El 6 de mayo de 1960, Ramón Mercader salió de Lecumberri y ese mismo día agarró un avión para La Habana, donde fue recibido por la Cuba de Fidel un año antes de que el régimen de la isla se declarara socialista. Después de un par de meses en Cuba, Mercader salió rumbo a Moscú, con el nuevo nombre de Ramón Ivanovich López. Ya de vuelta en la URSS recibió, por mandato del fallecido Stalin, la medalla de héroe de la Unión Soviética –la misma que había recibido su madre- por su contribución al sostenimiento leal de las banderas comunistas-soviéticas en el mundo o -lo que era lo mismo- por haber matado a Trotsky. Sin embargo, en el que era su país de adopción ideológica, Ramón fue vetado de cualquier contacto con agencias de inteligencia, apartado del partido y puesto en labores editoriales para la reconstrucción de la historia del partido comunista español.
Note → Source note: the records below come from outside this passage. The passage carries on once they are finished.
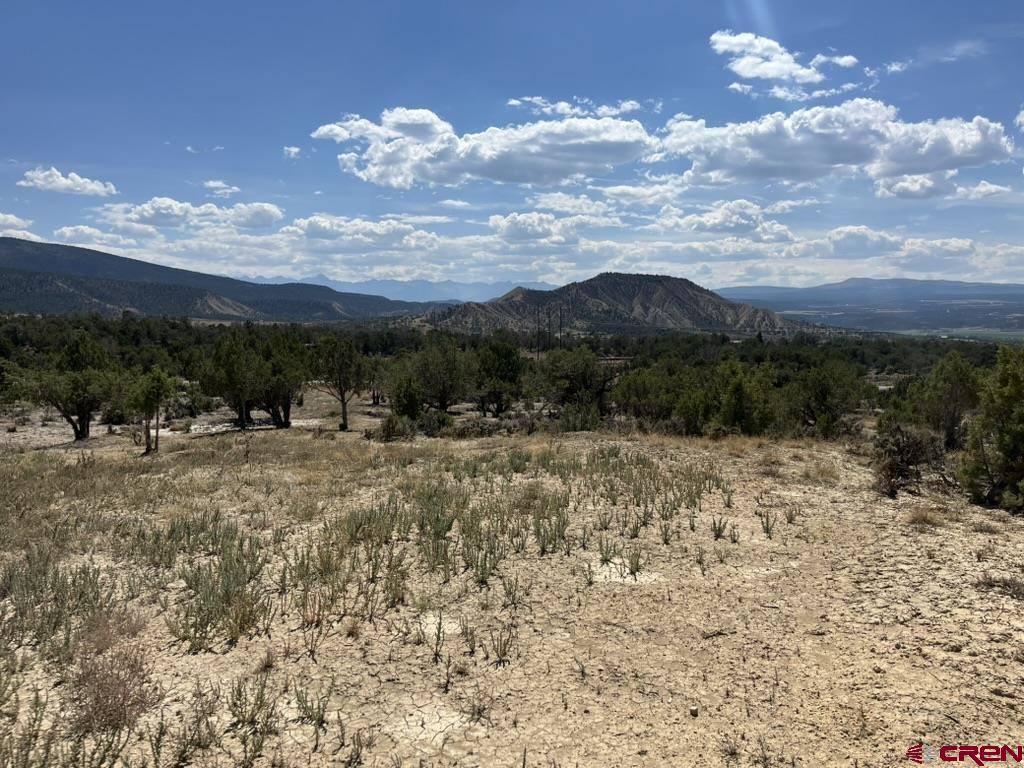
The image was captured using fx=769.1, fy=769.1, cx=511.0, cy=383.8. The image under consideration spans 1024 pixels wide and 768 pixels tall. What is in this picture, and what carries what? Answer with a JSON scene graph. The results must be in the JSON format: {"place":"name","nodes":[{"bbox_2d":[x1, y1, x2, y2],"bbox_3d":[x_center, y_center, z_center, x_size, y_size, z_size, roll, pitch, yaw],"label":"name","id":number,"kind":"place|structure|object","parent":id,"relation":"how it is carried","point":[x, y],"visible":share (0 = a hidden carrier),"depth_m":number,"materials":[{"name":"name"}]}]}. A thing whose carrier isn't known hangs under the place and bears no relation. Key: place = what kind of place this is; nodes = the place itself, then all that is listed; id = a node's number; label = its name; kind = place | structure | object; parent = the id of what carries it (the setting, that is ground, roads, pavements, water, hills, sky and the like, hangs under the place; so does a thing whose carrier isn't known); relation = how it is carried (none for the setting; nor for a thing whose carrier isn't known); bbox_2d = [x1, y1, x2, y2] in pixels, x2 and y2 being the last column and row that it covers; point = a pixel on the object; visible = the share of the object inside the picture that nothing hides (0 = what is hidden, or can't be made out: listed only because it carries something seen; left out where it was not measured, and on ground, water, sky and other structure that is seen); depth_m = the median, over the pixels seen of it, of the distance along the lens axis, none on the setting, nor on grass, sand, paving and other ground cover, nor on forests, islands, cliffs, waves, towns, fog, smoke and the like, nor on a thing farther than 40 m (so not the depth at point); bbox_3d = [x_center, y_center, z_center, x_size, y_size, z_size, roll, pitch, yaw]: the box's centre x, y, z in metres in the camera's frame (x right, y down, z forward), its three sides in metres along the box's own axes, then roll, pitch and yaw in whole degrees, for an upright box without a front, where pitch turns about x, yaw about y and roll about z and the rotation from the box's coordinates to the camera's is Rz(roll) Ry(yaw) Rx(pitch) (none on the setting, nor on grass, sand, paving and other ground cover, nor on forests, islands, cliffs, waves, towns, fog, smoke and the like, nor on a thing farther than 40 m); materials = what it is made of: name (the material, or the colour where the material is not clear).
{"place":"outdoors","nodes":[
{"label":"outdoors","id":0,"kind":"place"},
{"bbox_2d":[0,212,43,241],"label":"cloud","id":1,"kind":"structure","parent":0,"point":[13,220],"materials":[{"name":"white"}]},
{"bbox_2d":[16,167,117,196],"label":"cloud","id":2,"kind":"structure","parent":0,"point":[77,179],"materials":[{"name":"white"}]},
{"bbox_2d":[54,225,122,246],"label":"cloud","id":3,"kind":"structure","parent":0,"point":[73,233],"materials":[{"name":"white"}]},
{"bbox_2d":[97,198,283,231],"label":"cloud","id":4,"kind":"structure","parent":0,"point":[261,222],"materials":[{"name":"white"}]},
{"bbox_2d":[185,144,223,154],"label":"cloud","id":5,"kind":"structure","parent":0,"point":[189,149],"materials":[{"name":"white"}]},
{"bbox_2d":[0,236,436,320],"label":"mountain","id":6,"kind":"structure","parent":0,"point":[26,252],"materials":[{"name":"stone"}]},
{"bbox_2d":[203,180,240,196],"label":"cloud","id":7,"kind":"structure","parent":0,"point":[227,190],"materials":[{"name":"white"}]},
{"bbox_2d":[283,145,301,158],"label":"cloud","id":8,"kind":"structure","parent":0,"point":[293,149],"materials":[{"name":"white"}]},
{"bbox_2d":[281,213,445,252],"label":"cloud","id":9,"kind":"structure","parent":0,"point":[310,231],"materials":[{"name":"white"}]},
{"bbox_2d":[244,277,555,305],"label":"distant mountain","id":10,"kind":"structure","parent":0,"point":[425,289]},
{"bbox_2d":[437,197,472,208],"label":"cloud","id":11,"kind":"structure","parent":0,"point":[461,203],"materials":[{"name":"white"}]},
{"bbox_2d":[309,105,658,186],"label":"cloud","id":12,"kind":"structure","parent":0,"point":[573,168],"materials":[{"name":"white"}]},
{"bbox_2d":[0,397,1023,767],"label":"sandy ground","id":13,"kind":"structure","parent":0,"point":[952,655],"materials":[{"name":"beige soil"}]},
{"bbox_2d":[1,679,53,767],"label":"shrub","id":14,"kind":"object","parent":13,"relation":"on","point":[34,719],"visible":0.98,"depth_m":3.69,"materials":[{"name":"green plant"}]},
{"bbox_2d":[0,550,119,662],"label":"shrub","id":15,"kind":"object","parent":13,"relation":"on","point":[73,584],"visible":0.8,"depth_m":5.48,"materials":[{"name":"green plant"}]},
{"bbox_2d":[27,331,118,440],"bbox_3d":[-11.412,0.122,20.066,2.545,2.868,2.558,4,6,34],"label":"tree","id":16,"kind":"object","parent":13,"relation":"on","point":[83,411],"visible":0.99,"depth_m":19.72,"materials":[{"name":"plant"}]},
{"bbox_2d":[67,630,158,735],"bbox_3d":[-2.317,1.727,4.417,0.650,0.448,0.697,0,5,0],"label":"shrub","id":17,"kind":"object","parent":13,"relation":"on","point":[124,693],"visible":0.77,"depth_m":4.37,"materials":[{"name":"brown plant"}]},
{"bbox_2d":[127,368,173,455],"bbox_3d":[-7.999,0.620,17.028,1.105,2.083,1.093,3,6,28],"label":"tree","id":18,"kind":"object","parent":13,"relation":"on","point":[157,381],"visible":0.99,"depth_m":16.86,"materials":[{"name":"plant"}]},
{"bbox_2d":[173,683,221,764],"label":"shrub","id":19,"kind":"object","parent":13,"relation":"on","point":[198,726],"visible":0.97,"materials":[{"name":"plant"}]},
{"bbox_2d":[165,529,271,651],"bbox_3d":[-2.225,1.528,5.862,0.972,0.702,1.099,0,5,0],"label":"shrub","id":20,"kind":"object","parent":13,"relation":"on","point":[217,581],"visible":0.88,"depth_m":5.78,"materials":[{"name":"green plant"}]},
{"bbox_2d":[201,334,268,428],"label":"tree","id":21,"kind":"object","parent":13,"relation":"on","point":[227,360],"visible":0.98,"depth_m":22.76,"materials":[{"name":"plant"}]},
{"bbox_2d":[227,674,281,765],"bbox_3d":[-1.380,1.758,4.048,0.429,0.399,0.415,4,7,38],"label":"shrub","id":22,"kind":"object","parent":13,"relation":"on","point":[261,691],"visible":0.94,"depth_m":4.05,"materials":[{"name":"green plant"}]},
{"bbox_2d":[252,331,308,427],"bbox_3d":[-7.248,-0.128,23.703,2.218,3.040,2.152,5,7,41],"label":"tree","id":23,"kind":"object","parent":13,"relation":"on","point":[287,414],"visible":0.9,"depth_m":23.35,"materials":[{"name":"plant"}]},
{"bbox_2d":[291,683,330,728],"bbox_3d":[-1.112,1.771,4.269,0.272,0.261,0.254,3,6,31],"label":"shrub","id":24,"kind":"object","parent":13,"relation":"on","point":[319,710],"visible":0.91,"depth_m":4.26,"materials":[{"name":"green plant"}]},
{"bbox_2d":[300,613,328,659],"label":"shrub","id":25,"kind":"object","parent":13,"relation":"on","point":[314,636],"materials":[{"name":"plant"}]},
{"bbox_2d":[312,335,366,431],"bbox_3d":[-5.318,-0.025,23.707,2.158,3.019,2.066,5,7,42],"label":"tree","id":26,"kind":"object","parent":13,"relation":"on","point":[344,411],"visible":1,"depth_m":23.34,"materials":[{"name":"plant"}]},
{"bbox_2d":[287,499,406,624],"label":"shrub","id":27,"kind":"object","parent":13,"relation":"on","point":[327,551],"visible":0.89,"depth_m":6.86,"materials":[{"name":"green plant"}]},
{"bbox_2d":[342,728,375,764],"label":"shrub","id":28,"kind":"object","parent":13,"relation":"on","point":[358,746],"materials":[{"name":"plant"}]},
{"bbox_2d":[372,412,417,441],"bbox_3d":[-3.000,1.129,19.729,1.327,0.863,1.328,4,6,35],"label":"shrub","id":29,"kind":"object","parent":13,"relation":"on","point":[391,420],"visible":0.94,"depth_m":19.49,"materials":[{"name":"green plant"}]},
{"bbox_2d":[387,370,425,418],"bbox_3d":[-3.051,0.458,22.514,1.267,1.754,1.346,-1,5,-12],"label":"tree","id":30,"kind":"object","parent":13,"relation":"on","point":[399,401],"visible":0.91,"depth_m":22.24,"materials":[{"name":"green plant"}]},
{"bbox_2d":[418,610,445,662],"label":"shrub","id":31,"kind":"object","parent":13,"relation":"on","point":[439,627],"visible":0.96,"depth_m":5.11,"materials":[{"name":"green plant"}]},
{"bbox_2d":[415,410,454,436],"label":"shrub","id":32,"kind":"object","parent":13,"relation":"on","point":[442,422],"visible":0.87,"depth_m":20.64,"materials":[{"name":"green plant"}]},
{"bbox_2d":[405,338,473,413],"bbox_3d":[-2.410,-0.182,25.734,2.844,2.801,2.818,5,7,41],"label":"tree","id":33,"kind":"object","parent":13,"relation":"on","point":[444,392],"visible":0.99,"depth_m":25.23,"materials":[{"name":"plant"}]},
{"bbox_2d":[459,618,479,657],"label":"shrub","id":34,"kind":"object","parent":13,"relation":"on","point":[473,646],"visible":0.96,"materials":[{"name":"green plant"}]},
{"bbox_2d":[474,333,523,415],"bbox_3d":[-0.519,-0.232,26.633,2.288,3.008,2.311,5,7,41],"label":"tree","id":35,"kind":"object","parent":13,"relation":"on","point":[499,360],"visible":0.99,"depth_m":26.16,"materials":[{"name":"green plant"}]},
{"bbox_2d":[488,625,517,665],"bbox_3d":[-0.058,1.763,5.227,0.268,0.287,0.274,4,6,33],"label":"shrub","id":36,"kind":"object","parent":13,"relation":"on","point":[503,652],"visible":0.96,"depth_m":5.23,"materials":[{"name":"plant"}]},
{"bbox_2d":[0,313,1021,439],"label":"tree line","id":37,"kind":"object","parent":13,"relation":"on","point":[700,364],"visible":0.76,"depth_m":28.48,"materials":[{"name":"green plant"}]},
{"bbox_2d":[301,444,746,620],"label":"shrub","id":38,"kind":"object","parent":13,"relation":"on","point":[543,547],"visible":0.91,"depth_m":8.50,"materials":[{"name":"green plant"}]},
{"bbox_2d":[537,346,612,417],"bbox_3d":[2.000,0.093,24.314,3.023,2.580,3.000,-5,7,-44],"label":"tree","id":39,"kind":"object","parent":13,"relation":"on","point":[584,375],"visible":0.97,"depth_m":23.75,"materials":[{"name":"green plant"}]},
{"bbox_2d":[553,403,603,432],"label":"shrub","id":40,"kind":"object","parent":13,"relation":"on","point":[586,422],"visible":0.82,"depth_m":21.50,"materials":[{"name":"green plant"}]},
{"bbox_2d":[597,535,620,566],"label":"shrub","id":41,"kind":"object","parent":13,"relation":"on","point":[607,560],"visible":0.91,"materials":[{"name":"green plant"}]},
{"bbox_2d":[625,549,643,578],"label":"shrub","id":42,"kind":"object","parent":13,"relation":"on","point":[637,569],"visible":0.96,"depth_m":7.25,"materials":[{"name":"green plant"}]},
{"bbox_2d":[609,365,676,426],"bbox_3d":[4.044,0.460,22.272,2.623,2.146,2.587,-5,7,-44],"label":"tree","id":43,"kind":"object","parent":13,"relation":"on","point":[634,394],"visible":0.87,"depth_m":21.80,"materials":[{"name":"green plant"}]},
{"bbox_2d":[688,705,698,715],"bbox_3d":[1.066,1.913,4.505,0.055,0.045,0.061,0,5,0],"label":"rock","id":44,"kind":"object","parent":13,"relation":"on","point":[694,710],"visible":0.93,"depth_m":4.49,"materials":[{"name":"stone"}]},
{"bbox_2d":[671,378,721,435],"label":"shrub","id":45,"kind":"object","parent":13,"relation":"on","point":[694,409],"visible":0.78,"depth_m":19.27,"materials":[{"name":"green plant"}]},
{"bbox_2d":[710,516,727,539],"bbox_3d":[2.347,1.618,8.724,0.312,0.329,0.324,3,6,31],"label":"shrub","id":46,"kind":"object","parent":13,"relation":"on","point":[719,530],"visible":0.97,"depth_m":8.72,"materials":[{"name":"green plant"}]},
{"bbox_2d":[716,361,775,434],"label":"tree","id":47,"kind":"object","parent":13,"relation":"on","point":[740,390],"visible":0.96,"depth_m":18.89,"materials":[{"name":"green plant"}]},
{"bbox_2d":[757,509,778,537],"bbox_3d":[2.979,1.605,8.942,0.359,0.379,0.380,3,6,33],"label":"shrub","id":48,"kind":"object","parent":13,"relation":"on","point":[768,532],"visible":0.95,"depth_m":8.95,"materials":[{"name":"green plant"}]},
{"bbox_2d":[788,361,865,436],"bbox_3d":[8.025,0.458,19.942,2.311,2.123,2.426,5,7,44],"label":"tree","id":49,"kind":"object","parent":13,"relation":"on","point":[821,390],"visible":0.97,"depth_m":19.51,"materials":[{"name":"green plant"}]},
{"bbox_2d":[872,420,947,496],"bbox_3d":[6.053,1.132,11.796,1.347,1.187,1.455,5,7,44],"label":"shrub","id":50,"kind":"object","parent":13,"relation":"on","point":[902,448],"visible":0.92,"depth_m":11.59,"materials":[{"name":"brown plant"}]},
{"bbox_2d":[910,353,979,449],"bbox_3d":[8.887,0.462,15.624,1.644,2.157,1.631,-4,7,-39],"label":"tree","id":51,"kind":"object","parent":13,"relation":"on","point":[946,388],"visible":0.88,"depth_m":15.31,"materials":[{"name":"plant"}]},
{"bbox_2d":[957,346,1023,511],"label":"tree","id":52,"kind":"object","parent":13,"relation":"on","point":[1020,435],"visible":0.99,"depth_m":9.91,"materials":[{"name":"green plant"}]},
{"bbox_2d":[975,574,1023,599],"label":"dry shrub","id":53,"kind":"object","parent":13,"relation":"on","point":[1010,588],"visible":0.89,"depth_m":6.63,"materials":[{"name":"plant"}]},
{"bbox_2d":[1,0,1023,287],"label":"sky","id":54,"kind":"structure","parent":0,"point":[760,18],"materials":[{"name":"blue"}]},
{"bbox_2d":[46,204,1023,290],"label":"cloud","id":55,"kind":"structure","parent":0,"point":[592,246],"materials":[{"name":"white"}]},
{"bbox_2d":[488,211,582,246],"label":"cloud","id":56,"kind":"structure","parent":0,"point":[518,222],"materials":[{"name":"white"}]},
{"bbox_2d":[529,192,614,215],"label":"cloud","id":57,"kind":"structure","parent":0,"point":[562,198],"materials":[{"name":"white"}]},
{"bbox_2d":[504,95,644,118],"label":"cloud","id":58,"kind":"structure","parent":0,"point":[514,102],"materials":[{"name":"white"}]},
{"bbox_2d":[417,272,813,334],"label":"hill","id":59,"kind":"structure","parent":0,"point":[675,289],"materials":[{"name":"brown"}]},
{"bbox_2d":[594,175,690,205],"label":"cloud","id":60,"kind":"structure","parent":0,"point":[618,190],"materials":[{"name":"white"}]},
{"bbox_2d":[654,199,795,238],"label":"cloud","id":61,"kind":"structure","parent":0,"point":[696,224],"materials":[{"name":"white"}]},
{"bbox_2d":[708,30,861,99],"label":"cloud","id":62,"kind":"structure","parent":0,"point":[724,46],"materials":[{"name":"white"}]},
{"bbox_2d":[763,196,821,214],"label":"cloud","id":63,"kind":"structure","parent":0,"point":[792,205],"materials":[{"name":"white"}]},
{"bbox_2d":[658,99,1015,192],"label":"cloud","id":64,"kind":"structure","parent":0,"point":[950,149],"materials":[{"name":"white"}]},
{"bbox_2d":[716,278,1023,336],"label":"distant hill","id":65,"kind":"structure","parent":0,"point":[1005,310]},
{"bbox_2d":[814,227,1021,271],"label":"cloud","id":66,"kind":"structure","parent":0,"point":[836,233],"materials":[{"name":"white"}]},
{"bbox_2d":[904,505,941,526],"label":"dry grass","id":67,"kind":"structure","parent":0,"point":[925,519],"visible":0.9,"materials":[{"name":"plant"}]},
{"bbox_2d":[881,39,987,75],"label":"cloud","id":68,"kind":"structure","parent":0,"point":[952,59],"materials":[{"name":"white"}]},
{"bbox_2d":[872,175,1013,200],"label":"cloud","id":69,"kind":"structure","parent":0,"point":[899,192],"materials":[{"name":"white"}]},
{"bbox_2d":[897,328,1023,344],"label":"valley field","id":70,"kind":"structure","parent":0,"point":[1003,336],"materials":[{"name":"green plant"}]},
{"bbox_2d":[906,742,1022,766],"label":"watermark logo","id":71,"kind":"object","parent":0,"point":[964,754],"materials":[{"name":"red"}]},
{"label":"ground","id":72,"kind":"structure","parent":0},
{"bbox_2d":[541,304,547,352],"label":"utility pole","id":73,"kind":"object","parent":72,"relation":"on","point":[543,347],"visible":0.79,"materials":[{"name":"brown wood"}]},
{"bbox_2d":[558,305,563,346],"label":"utility pole","id":74,"kind":"object","parent":72,"relation":"on","point":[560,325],"visible":0.75,"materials":[{"name":"brown"}]}
]}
En Mayo de 1974 escribió una carta a Fidel Castro preguntándole si podría ir a vivir a Cuba. La respuesta fue positiva y en agosto de ese mismo año, completamente descreído y desilusionado de la desestalinización de la URSS, se embarcó con su familia a Cuba, lugar al que llegaría identificado con su último nombre en vida: Ramón Ivanovich López. Este hecho demuestra que él era presa de muchas animadversiones y que su nombre por seguridad propia e incluso por intereses políticos sombríos de calidad internacional, no podría ser revelado nunca más. Su misión seguía siendo el silencio. En 1977, un Ramón claramente enfermo se puso en contacto con un amigo español en Moscú haciéndole saber su deseo de volver a su Cataluña natal y pasar allí sus últimos meses de vida. Éste estuvo en la disposición de ayudarle pero había puesto una condición: que escribiera unas memorias en las que aclarara la identidad de la persona que había dado la orden de asesinar a Trotsky. Como era de esperar, Ramón declinaría su petición, protagonizando la que puede ser tal vez una de las escenas de consideración o reverencia más grande que un súbdito le haya ofrecido a su honorable dirigente a lo largo de la historia oficial: no traicionando su dogma y redimiendo la memoria de su adalid como el más fiel de los estalinistas. Aunque en el fondo supiera que con sus anacrónicas adherencias lo único que conseguía era menoscabarse cada vez más a sí mismo.
El 18 de octubre de 1978 Ramón Ivanovich López murió en Cuba. Sus restos fueron repatriados ese mismo año para ser sepultados en el cementerio moscovita de Kúntsevo, reservado a héroes de la Unión Soviética. Su tumba dice: Ramón Mercader del Río. Barcelona 1913 – La Habana 1978. Así saldó la URSS esta deuda que tenía con un español hijo suyo: devolviéndole su verdadera identidad –así fuera después de muerto- además de homenajearle como un desconocido héroe de la unión soviética. En el pasillo central del museo de la KGB su fotografía reposa inmutable como la de un ídolo que desconoce su grandeza, mientras en sus lentes se logra traslucir el flash de la cámara, como si se tratara de una artimaña para ocultar su verdadera mirada, y así, otra vez, su auténtica persona, dejando muy en claro que todo en la vida es susceptible de ser eliminado, pero nadie, ni nada, puede asesinar la realidad.